Another friend was Ray Kennedy, a railroad man who told her about the world outside Colorado. He was always talking about how he was going to marry Thea as soon as she was old enough, so it was a distinct relief when he was killed in a train wreck. He left all his money to Thea, who used it to move to Chicago to further her musical education.
The first year she studied piano under Andor Harsanyi. He soon realized Thea didn’t have any real calling to the piano, but when he heard her sing he realized it was because her real gift was her voice. He sent her to Madison Bowers to develop her vocal talents. Bowers was a good teacher but a miserable human being. Thea learned a lot from him, but she wore herself down being at his beck and call all the time.
Through Bowers she meets Fred Ottenberg, the son of a brewery mogul. He convinces Thea to spend her summer in the Arizona desert. He meets her there after a few months and they fall in love. Alas, t’was not to be just yet. Instead Fred breaks her heart before financing her further musical education in Dresden.
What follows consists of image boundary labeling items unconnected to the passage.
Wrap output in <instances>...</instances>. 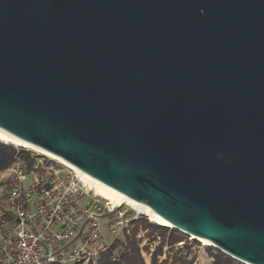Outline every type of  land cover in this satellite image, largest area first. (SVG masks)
Listing matches in <instances>:
<instances>
[{"label":"water","instance_id":"1","mask_svg":"<svg viewBox=\"0 0 264 264\" xmlns=\"http://www.w3.org/2000/svg\"><path fill=\"white\" fill-rule=\"evenodd\" d=\"M0 130L264 264V0H0Z\"/></svg>","mask_w":264,"mask_h":264},{"label":"built area","instance_id":"2","mask_svg":"<svg viewBox=\"0 0 264 264\" xmlns=\"http://www.w3.org/2000/svg\"><path fill=\"white\" fill-rule=\"evenodd\" d=\"M14 148L13 163L0 172V264H98L109 251L113 263L121 262L125 238L143 214L62 163ZM135 237L143 260L146 253L150 262L161 237L141 226ZM176 246L185 243L171 249L166 243L158 259Z\"/></svg>","mask_w":264,"mask_h":264},{"label":"trees","instance_id":"3","mask_svg":"<svg viewBox=\"0 0 264 264\" xmlns=\"http://www.w3.org/2000/svg\"><path fill=\"white\" fill-rule=\"evenodd\" d=\"M15 157V148L12 145L0 143V172L6 170L11 166ZM138 226L148 229L151 234H158L161 237V244L158 246L151 255L150 264H193L192 260H187V257L172 255H166L165 259L160 261L158 257L163 255V247L167 243L170 249L179 244L183 243L185 237L176 231H170L168 228L160 225H154L148 223L146 220H139L134 222V230L130 238H125V255L121 262L113 263L111 261L110 251L103 254L98 264H145L139 250V244L136 240V231ZM173 254V253H172ZM209 256L212 258V264H240L231 258L225 256L220 252L209 251ZM176 256V257H175Z\"/></svg>","mask_w":264,"mask_h":264},{"label":"bare ground","instance_id":"4","mask_svg":"<svg viewBox=\"0 0 264 264\" xmlns=\"http://www.w3.org/2000/svg\"><path fill=\"white\" fill-rule=\"evenodd\" d=\"M0 140L2 141H6L14 146H17V147H22V148H27V149H32L34 151H37L43 155H46L47 157H50L60 163H62L63 165L73 169L74 171L78 172L80 175H82V177L92 183L95 188L101 192L102 194L104 195H107V196H110L122 203H126L127 205H129L131 208H133L134 210L138 211L139 213L143 214L144 216L148 217L150 219V221H152L153 223L157 224V225H160V226H164V227H170L169 225H167L164 221H162L160 218H158L156 215H154L151 211H149L147 208H145L144 206L140 205V204H137L123 196H121L120 194L116 193L115 191L107 188L106 186L102 185L101 183H99L98 181H96L95 179L89 177L88 175H86L85 173H83L82 171L78 170L77 168H75L74 166H72L71 164L67 163L66 161L62 160L61 158L49 153V152H46V151H43L41 149H38L32 145H29V144H26V143H23V142H20L18 141L17 139L11 137L10 135H8L7 133H5L4 131L0 130ZM171 228V227H170ZM187 236H190L192 237L193 239H196L202 243H204L205 245L207 246H210V247H213L215 249H217V247L215 245H213L212 243H210L209 241H206L202 238H199V237H195V236H192V235H187Z\"/></svg>","mask_w":264,"mask_h":264},{"label":"rangeland","instance_id":"5","mask_svg":"<svg viewBox=\"0 0 264 264\" xmlns=\"http://www.w3.org/2000/svg\"><path fill=\"white\" fill-rule=\"evenodd\" d=\"M0 143L12 145V144H10L6 141H3V140L2 141L0 140ZM12 146H14V145H12ZM142 220H146V221H148V223L157 225V224L153 223L152 221H150V219L144 215H142ZM169 230L173 231L171 229H169ZM183 236L185 237V240H184L185 246H176L177 248L174 249L173 254L170 253L171 256L177 254L176 256L181 255L182 257H184V255H186V257L188 258L187 260H192L193 264H212V258L209 256L208 253H209V251L218 252L215 248L207 246L204 243H202L196 239H193L190 236H187V235H183ZM168 251H169V249L168 250L166 249L164 252L167 254ZM171 256H169V257H171ZM143 257H144L145 263L150 264L148 255L146 253H144ZM160 259H161V261L163 260V258H160ZM170 263L171 262H169L168 264H170Z\"/></svg>","mask_w":264,"mask_h":264}]
</instances>
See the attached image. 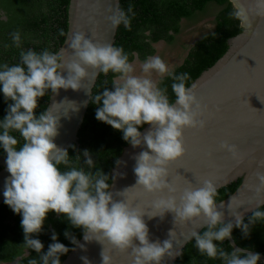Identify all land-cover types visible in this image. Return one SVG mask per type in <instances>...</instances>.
Instances as JSON below:
<instances>
[{
	"label": "clouds",
	"instance_id": "obj_1",
	"mask_svg": "<svg viewBox=\"0 0 264 264\" xmlns=\"http://www.w3.org/2000/svg\"><path fill=\"white\" fill-rule=\"evenodd\" d=\"M228 3L231 6L229 19L238 22L242 35L253 36L255 21L264 19V0H228ZM107 11L110 15L106 20L111 29L123 25L131 30V19L135 16L131 4L126 12L116 0L115 7L109 6ZM59 35L65 36V32L60 30ZM10 39L11 45L3 47L11 46L21 51L18 63H0V93L7 103L6 115L0 119V149L6 154V169L10 173L5 180L3 197L4 203L21 216L24 242L17 255L3 258L0 264L12 259V264H24L25 260L27 264H61L60 257L70 249L58 242L55 231L46 252H42V242L32 238L42 231L50 211L64 214L71 227L82 229L85 242L95 241L102 245L100 264H113L111 250L128 252L131 264H162L165 256L175 259L182 255L180 250H173V232L169 233L170 239L150 241L145 212L125 200L129 188L120 192L122 199H114L111 189L116 174L109 177L99 169L92 172L96 165L87 149L69 157L66 148L53 142L60 117L51 106L35 114L38 100L49 91L52 96L58 95L60 89L78 91L83 88L85 79L92 82L98 75L107 77L109 73H112L111 90L105 86L95 95L89 91L90 101L98 105L95 110L98 121L121 131L122 139L133 148L147 149L135 157L136 182L130 188L138 185L149 194L167 192V196L162 195L152 202L153 214L147 213L149 219L159 216L162 220L171 213L177 225L203 217L205 230L191 233L200 255L219 259L222 264H258L260 253L232 246L231 251H225L214 241L230 239L234 228L247 238L252 226L264 221V174H257L255 205L243 212L232 211V221L225 220L221 205L216 202L218 189L212 181L204 180L200 187L189 182L179 201L177 187L169 182V165L185 154L183 130H202L206 126L203 117L207 106L197 99V86L186 84L190 80L187 72L177 74L159 55H149L137 65L129 58L137 56L136 53L129 54L112 43L93 42L79 32L68 35L67 47L56 52L47 48L40 52L31 48L23 50L19 30L10 33ZM87 69H91V73ZM165 78L172 81L174 100L169 99L167 86H162ZM145 124L149 128L142 133L139 128ZM219 147L233 160L243 159L235 144L225 141ZM259 165L264 166V160ZM243 204H236V208ZM246 212L252 213L247 223ZM64 236L75 246L71 250L85 248L69 231L66 230ZM29 249L37 253L38 260L29 259ZM80 259L83 264H90L87 257Z\"/></svg>",
	"mask_w": 264,
	"mask_h": 264
},
{
	"label": "water",
	"instance_id": "obj_2",
	"mask_svg": "<svg viewBox=\"0 0 264 264\" xmlns=\"http://www.w3.org/2000/svg\"><path fill=\"white\" fill-rule=\"evenodd\" d=\"M115 3L116 0H69L67 32L58 50L66 48L67 36L77 32L85 34L93 42L113 44L117 28L111 29L106 17L110 15L107 9L109 6L114 8ZM133 60L138 61V56ZM87 71L91 73L92 70ZM96 80L97 78L91 82L90 79H85L83 88L78 91L60 89L58 95L50 94L47 107L51 106L53 112L60 117L58 134L53 141L58 147L68 150L73 143H77V133L90 101L89 91L92 93ZM193 83L197 86V99L208 109L203 117L206 126L202 130H183L185 154L169 165V182L177 187L176 197L179 201L189 182L194 187H200L204 180H210L219 189L240 178L238 187L217 202L221 205L220 210L223 211L225 220L232 221V211L243 212L245 208L255 205V189L259 184L257 174H264V166L259 165L264 160V19L258 18L255 21L253 36H244L240 32L229 38L226 52L212 66L203 70L191 84ZM148 128L149 125L145 124L141 132ZM225 141L237 146L243 157L240 162L220 149L219 145ZM143 150L147 149L133 148L130 144L123 148L118 158L120 163H116L111 171V176L116 174L111 189L114 199H122L120 192L129 188L125 200L130 206L145 212L144 220L149 229L150 241L170 239L169 233L173 232V250L182 252L192 239L191 233L200 232L205 227V220L200 217L189 223L175 225L171 213L166 214L162 220L159 216L149 219L148 215L153 214L150 207L152 202L162 195L167 196V192L149 194L138 185L130 188L136 182L133 171L135 157ZM0 166L1 204L4 202L5 180L10 176L5 158L1 155ZM238 203L244 204L236 208ZM250 214L251 212H246L245 217ZM79 241L85 248L70 250L61 264H83L80 259L82 256L87 257L90 264H100L102 245L95 241L87 243L82 236ZM225 241L233 248H240L233 236ZM134 243L139 242L134 240ZM128 251L131 252V249ZM111 256L113 264H131L128 252L111 250ZM260 256L264 264V255L260 253ZM176 258L165 256L162 264H173Z\"/></svg>",
	"mask_w": 264,
	"mask_h": 264
},
{
	"label": "trees",
	"instance_id": "obj_3",
	"mask_svg": "<svg viewBox=\"0 0 264 264\" xmlns=\"http://www.w3.org/2000/svg\"><path fill=\"white\" fill-rule=\"evenodd\" d=\"M2 2L5 3L4 6L9 13V21L0 30V63L14 65L19 62L21 49L11 46L7 49L3 47L4 44L11 45L10 33L16 30L21 33L23 50L29 45H33V50L37 52L45 48L52 52L59 49L67 32L69 0H2ZM119 4L126 12L128 5L131 4L135 16L131 19L130 31L126 30L123 25L117 28L113 45L123 47L129 54L136 53L141 61L155 53L153 47L155 43L159 41L172 43L175 36L181 31L182 20L192 19L197 13L203 12L209 4L220 7L214 18L213 30L197 39L182 63L174 68L177 74L187 72L190 75V80L186 82L187 85H190L203 70L212 66L226 52L229 38L241 32L238 22L228 17L231 10L228 0H119ZM60 30L65 32V36L59 35ZM50 42L53 43L52 46L49 45ZM129 58L133 60L134 57L130 55ZM111 79L112 73H109L107 77L103 74L98 75L92 94L102 92L105 86L111 90ZM105 81H108V85H105ZM171 83V80L165 78L162 86H167L169 99L174 100ZM50 94L49 91L38 100L36 115L47 108ZM97 107L98 105L89 101L77 133V143H73L71 146L74 147L70 146L67 151L69 157H75L87 149L96 165L91 171L95 172L99 169L111 177V171L128 143L122 139L121 131L113 129L110 125L95 118ZM6 108L7 103L0 93V119L6 115ZM144 126L139 130L141 131ZM14 135L19 139L17 133ZM20 143L23 141L21 140ZM0 155L3 158L6 157L2 149H0ZM81 159L83 160L82 156ZM61 170H63V166H61ZM109 182L111 183V180ZM240 182L239 178L237 181L219 188L216 202L229 196ZM251 214L245 217V223ZM20 221L19 214L14 213L4 202L0 204V261L3 258L6 259L9 250L13 253L20 252L21 244L24 242ZM66 230L77 240L82 236V229L71 227L64 214L58 215L50 211L44 220L42 231L39 234H33L32 238L39 239L44 245L42 252H46L48 245L52 243L51 234L55 231L58 242L63 243L71 250L74 245L65 238ZM204 230L205 227L199 233ZM232 236L238 246L264 253V221L252 226L247 238L243 237L237 228L233 229ZM15 240L18 245H12ZM214 243L224 248L225 251H231L229 243L225 240L223 242L214 241ZM194 244V240L191 239L183 248L182 255L177 257L173 264H222L219 259H208L200 255ZM28 252L29 259H39L34 250L29 249ZM67 254L60 257L61 263ZM24 264H27V260L24 261Z\"/></svg>",
	"mask_w": 264,
	"mask_h": 264
},
{
	"label": "rangeland",
	"instance_id": "obj_4",
	"mask_svg": "<svg viewBox=\"0 0 264 264\" xmlns=\"http://www.w3.org/2000/svg\"><path fill=\"white\" fill-rule=\"evenodd\" d=\"M219 9L220 7L209 4L203 12L197 13L192 19L182 20L181 31L175 36L174 41L172 43L164 41L155 43V53L153 55L161 56L171 67L175 68L180 65L190 45L213 30L214 18ZM139 62L142 61H136L137 65ZM12 245H18L17 240L12 242ZM17 254L9 250L6 258H13L12 256Z\"/></svg>",
	"mask_w": 264,
	"mask_h": 264
},
{
	"label": "flooded vegetation",
	"instance_id": "obj_5",
	"mask_svg": "<svg viewBox=\"0 0 264 264\" xmlns=\"http://www.w3.org/2000/svg\"><path fill=\"white\" fill-rule=\"evenodd\" d=\"M4 4H5V3H3L2 0H0V30H1V27H3L4 24L6 25V24L8 23V21H9V13H8V11L6 10ZM193 44H194V42L190 45V47L193 46ZM49 45L52 46L53 43L50 42ZM153 47H154V45H153ZM28 48L33 49V45H29ZM28 48H24V49L27 50ZM189 49H190V48H189ZM189 49H188V51H189ZM188 51H187V53H188ZM187 53H186V55H187ZM186 55H185V56H186ZM181 63H182V62H181ZM252 251H253V250H252ZM255 252H257V251H255ZM258 253H261V254L264 255V253H262V252H258ZM258 263L263 264V262H262L261 260H260Z\"/></svg>",
	"mask_w": 264,
	"mask_h": 264
},
{
	"label": "bare ground",
	"instance_id": "obj_6",
	"mask_svg": "<svg viewBox=\"0 0 264 264\" xmlns=\"http://www.w3.org/2000/svg\"><path fill=\"white\" fill-rule=\"evenodd\" d=\"M12 261H13V259L9 260V261H6L5 264H12Z\"/></svg>",
	"mask_w": 264,
	"mask_h": 264
},
{
	"label": "snow or ice",
	"instance_id": "obj_7",
	"mask_svg": "<svg viewBox=\"0 0 264 264\" xmlns=\"http://www.w3.org/2000/svg\"><path fill=\"white\" fill-rule=\"evenodd\" d=\"M135 203H137L138 201H134Z\"/></svg>",
	"mask_w": 264,
	"mask_h": 264
}]
</instances>
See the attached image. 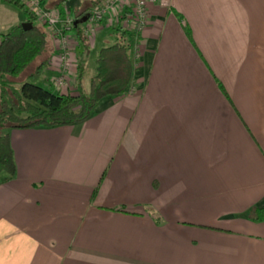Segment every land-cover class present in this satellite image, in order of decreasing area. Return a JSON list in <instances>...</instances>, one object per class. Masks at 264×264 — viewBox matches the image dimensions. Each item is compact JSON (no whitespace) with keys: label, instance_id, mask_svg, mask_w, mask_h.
Instances as JSON below:
<instances>
[{"label":"crops","instance_id":"obj_1","mask_svg":"<svg viewBox=\"0 0 264 264\" xmlns=\"http://www.w3.org/2000/svg\"><path fill=\"white\" fill-rule=\"evenodd\" d=\"M81 1L54 5L74 24L71 92L81 35L96 54L117 20L89 27ZM146 14L127 92L80 123L8 129L0 264H264V220L247 214L264 206V0H159ZM19 18L0 0V34ZM40 22L33 68L55 75Z\"/></svg>","mask_w":264,"mask_h":264},{"label":"trees","instance_id":"obj_2","mask_svg":"<svg viewBox=\"0 0 264 264\" xmlns=\"http://www.w3.org/2000/svg\"><path fill=\"white\" fill-rule=\"evenodd\" d=\"M5 1L20 8L26 16L23 22L27 23L23 26L14 24L0 34V183L15 174L8 129L80 123L92 114L94 105L101 98L127 92L137 63L132 46L138 40V35L121 25L119 18L113 26L111 43L96 50L94 72L88 78L85 91L44 88L34 82L40 73L37 69L28 74L29 79L17 85L20 72L42 51L46 31L33 22L36 16L24 8L21 0ZM101 1H81L77 7L78 15H86ZM55 7L63 12L62 8ZM3 126L6 130L2 132ZM247 214L251 220H264V206L255 205Z\"/></svg>","mask_w":264,"mask_h":264},{"label":"built area","instance_id":"obj_3","mask_svg":"<svg viewBox=\"0 0 264 264\" xmlns=\"http://www.w3.org/2000/svg\"><path fill=\"white\" fill-rule=\"evenodd\" d=\"M159 0H102L97 6L86 12L85 21L89 27L96 25L107 14H116L117 20L121 18V25L130 28L134 35H139L141 28L146 21L147 4L156 3ZM24 8L27 6L29 12L39 18L47 25L55 39L57 47L58 63L56 74L51 82L55 86H62L66 81V75L69 70L67 61L68 41L66 31L73 26V20L68 11L61 14L56 8H47L42 5L40 0H21ZM116 20V21H117ZM116 24V23H115ZM89 28L85 27V32ZM139 48L137 41L132 46L133 57L138 60L139 54L136 50Z\"/></svg>","mask_w":264,"mask_h":264},{"label":"rangeland","instance_id":"obj_4","mask_svg":"<svg viewBox=\"0 0 264 264\" xmlns=\"http://www.w3.org/2000/svg\"><path fill=\"white\" fill-rule=\"evenodd\" d=\"M65 1L66 0H40V2L42 3V5L44 7H47V8H56L54 5H61V6H64L65 4ZM26 9H27V6H25ZM19 9V12H20V15H21V18H19V20H17L18 22L16 23H21L24 21L25 19V14L24 12L20 9ZM71 13V12H70ZM7 14V13H6ZM13 19V15H11L10 17V20L9 21H12ZM33 22L41 27L44 28V30L46 31V28L43 24H41L40 20L38 17H35L32 19ZM49 28V27H48ZM50 30V28H49ZM47 32V31H46ZM51 32V30H50ZM105 32V31H104ZM106 32L110 33L112 32L111 29H108L106 30ZM105 37H110L109 34H106ZM45 45H48L49 44V38H48V34H47V37H46V41H45ZM105 43H108V42H105ZM138 43V42H137ZM99 45V44H98ZM97 47V45H96ZM96 47L93 48V44L90 43L87 35L83 34L81 35L80 39H79V46L76 48V55H77V59L78 61L80 62V65L82 67V72L81 74L79 75V78L77 79V81L79 82L80 84V89L82 91H85L87 89V86H88V78L91 74H93L94 72V56H95V49ZM139 48L136 50V52H138V54L140 53L139 52ZM38 58H40V55H37L35 57V59L33 61H31L21 72L20 74L18 75L17 77V85L20 83V81L22 80H25V79H29V76L28 74L29 73H32L34 71V68H33V65L35 64L36 60H38ZM53 73L51 70L43 67L40 71L39 74H37V77L35 78L34 82L44 88H48L52 91H64L66 89V86H55L52 84L51 82V77ZM6 130V127L3 126L1 127V131H5Z\"/></svg>","mask_w":264,"mask_h":264},{"label":"water","instance_id":"obj_5","mask_svg":"<svg viewBox=\"0 0 264 264\" xmlns=\"http://www.w3.org/2000/svg\"><path fill=\"white\" fill-rule=\"evenodd\" d=\"M24 23H27V22H21V25L23 26V25H24Z\"/></svg>","mask_w":264,"mask_h":264}]
</instances>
Ten years later Thea is in New York for the summer singing with the Metropolitan Opera. Dr. Archie, who has given up medicine and now owns several mines, comes to visit her and hear her sing. There he and Ottenberg witness her breakthrough into real artistry/stardom.
Honestly, this is not my favorite of Cather’s works. The best part was when Thea and Fred were in the desert. Cather’s true gift was describing the stark beauty of the American Southwest. Unfortunately this was a character-driven novel, not a landscape novel, and all the characters were likeable at all. Except Harsanyi, he was a good sort. All of the other men, however, were pervy creeps. As for Thea herself, she was a cold fish of a person. The novel tried to pass of her superiority complex as “artistic,” but it wasn’t. She was a spoiled brat who became a right bitch by the end of the book. The story doesn’t tell us how she turned out after her breakthrough performance, but it’s really not a mystery. She became a prima donna of the worst order. There was no other possible future for her.